Indo1.id – Sidang Majelis Kehormatan Mahkamah Konstitusi (MKMK) terkait dugaan pelanggaran etik hakim MK dalam putusan batas usia capres-cawapres mengungkap fakta mengejutkan.
Ternyata, dokumen perbaikan permohonan yang diajukan oleh Almas Tsaqibbiru, pemohon perkara nomor 90/PUU-XXI/2023, belum ditandatangani oleh dirinya maupun kuasa hukumnya.
Fakta ini diungkapkan oleh Perhimpunan Bantuan Hukum Indonesia (PBHI), salah satu pelapor dugaan pelanggaran etik hakim MK, dalam sidang pemeriksaan yang digelar pada Kamis (2/11/2023).
PBHI mendapatkan dokumen tersebut langsung dari situs resmi MK dan memaparkannya di depan majelis.
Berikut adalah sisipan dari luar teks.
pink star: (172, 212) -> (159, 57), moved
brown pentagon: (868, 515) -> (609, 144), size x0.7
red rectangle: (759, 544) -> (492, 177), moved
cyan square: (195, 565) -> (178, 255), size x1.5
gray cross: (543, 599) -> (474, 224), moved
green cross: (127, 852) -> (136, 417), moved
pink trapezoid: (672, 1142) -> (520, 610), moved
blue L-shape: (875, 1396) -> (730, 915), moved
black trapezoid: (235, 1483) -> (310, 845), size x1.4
“Kami berharap ini juga diperiksa. Kami khawatir apabila dokumen ini tidak pernah ditandatangani sama sekali maka seharusnya dianggap tidak pernah ada perbaikan permohonan atau bahkan batal permohonannya,” kata Ketua PBHI, Julius Ibrani, Kamis, 2/11/2023.
Julius menambahkan, selama ini MK telah menjadi pionir sekaligus teladan dalam pemeriksaan persidangan yang begitu disiplin, termasuk dalam hal tertib administratif.
“Kami mendapatkan satu catatan, dokumen ini tidak pernah ditandatangani dan ini yang dipublikasikan secara resmi oleh MK melalui situsnya,” ujar dia.
Dokumen perbaikan permohonan tersebut berisi permintaan Almas agar MK mengubah batasan usia minimal capres dan cawapres menjadi 40 tahun atau diukur berdasarkan pengalaman sebagai kepala daerah di tingkat provinsi maupun kabupaten/kota.